Après Callac (Côtes-d’Armor), les actions attribuées à des groupes d’ultra-droite se multiplient en Bretagne. Qui sont-ils ? Que représentent-ils réellement ? Quels sont leurs objectifs ? Ouest-France a mené l’enquête.
C’est un phénomène nouveau dans une région réputée pour sa modération. Depuis le début de l’année, une série d’actions, parfois violentes, attribuées à des groupuscules d’ultra-droite défraient la chronique en Bretagne.
Vendredi 21 juillet 2023, lors de la cérémonie de commémoration à Plœuc-L’Hermitage (Côtes-d’Armor), sur le site de la Butte-Rouge, haut lieu de la Résistance profané une semaine plus tôt par des tags néonazis et antisémites, Stéphane Rouvé, le préfet des Côtes-d’Armor, s’est inquiété de ces actions. « Longtemps préservée des idées nauséabondes véhiculées par les nostalgiques du IIIe Reich, les racistes et les antisémites, la Bretagne n’est malheureusement plus épargnée », a constaté le représentant de l’État.
Manifestations violentes, tags néonazis, élus menacés…
Le monument de Plœuc-L’Hermitage est dédié à la mémoire de 55 résistants torturés et exécutés par les nazis en 1944. Sa profanation, dans la nuit du 14 au 15 juillet 2023, est intervenue deux semaines après qu’une vingtaine d’hommes cagoulés et armés a attaqué le festival pour une Bretagne solidaire, organisée par le Comité de vigilance antifasciste des Côtes-d’Armor (CVA 22), à Saint-Brieuc le 1er juillet. Ces violences ont été revendiquées par un site d’ultra-droite.
Auparavant, il y avait eu l’abandon du projet d’accueil de réfugiés à Callac sous la pression de l’extrême droite, qui avait donné lieu à des manifestations violentes avec l’ultragauche, des élus menacés et intimidés à Callac et Rostrenen (Côtes-d’Armor), des tags néonazis sur différents bâtiments à Rostrenen, Guingamp et Lannion, des tracts suprémacistes et antisémites distribués dans des boîtes aux lettres près de Guingamp.
Des militants de La France insoumise (LFI) agressés
L’affaire du centre d’accueil de migrants de Callac a, semble-t-il, décomplexé une mouvance politique qui faisait jusque-là plutôt profil bas en Bretagne. Les activistes d’ultra-droite revendiquant une idéologie identitaire et nationaliste, hostiles à l’immigration et soutenant la thèse complotiste du « grand remplacement », sont de plus en plus visibles. Dans les grandes villes comme dans les territoires ruraux.
« Pas de fasciste à Rennes » ou encore « fachos dehors » sont des exemples de quelques tags que l’on peut lire sur des façades de bâtiments de la capitale bretonne.

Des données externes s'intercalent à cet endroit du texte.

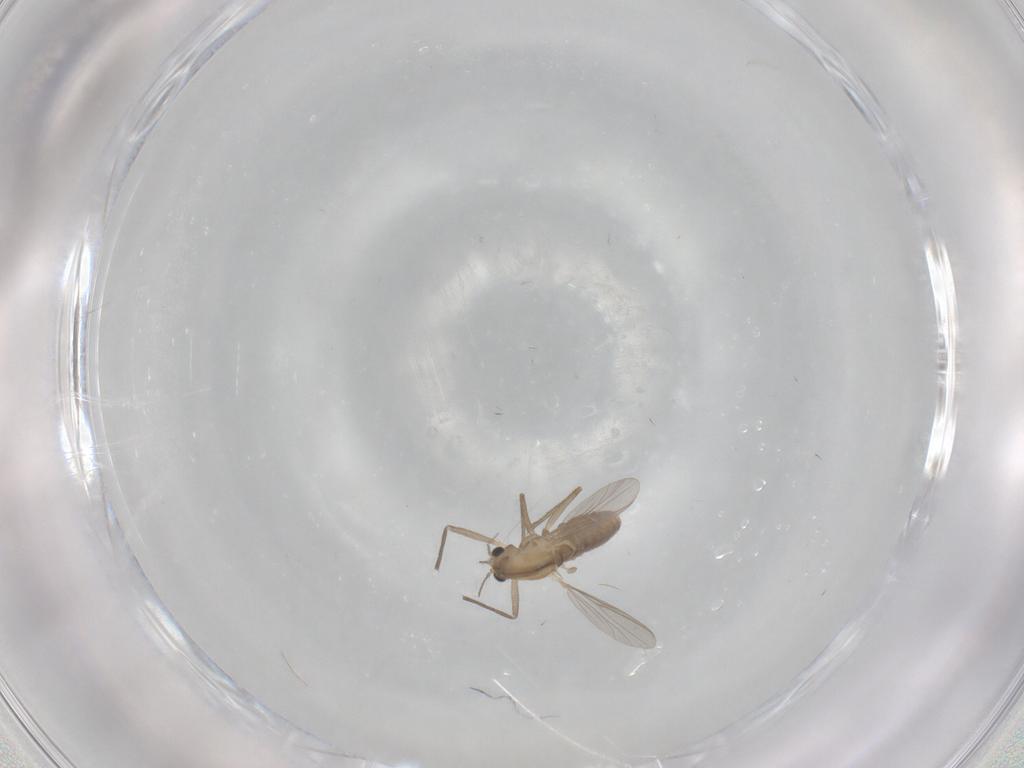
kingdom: Animalia
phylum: Arthropoda
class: Insecta
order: Diptera
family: Chironomidae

Longtemps, Rennes (Ille-et-Vilaine) s’est félicitée d’être une « terra non grata » pour les mouvements d’extrême et d’ultra-droite.
Reste que Rennes n’est plus totalement une zone d’exclusion pour les militants d’ultra-droite. Lundi 5 juin 2023, cinq militants de la France insoumise (LFI) assuraient avoir été agressés, en pleine rue. Le député LFI Frédéric Mathieu pointait alors du doigt l’extrême droite. Trois mois auparavant, en mars 2023, c’étaient des étudiants de l’université de Rennes qui disaient avoir été violentés par des partisans de l’extrême droite. Dans les deux cas, des plaintes avaient été déposées.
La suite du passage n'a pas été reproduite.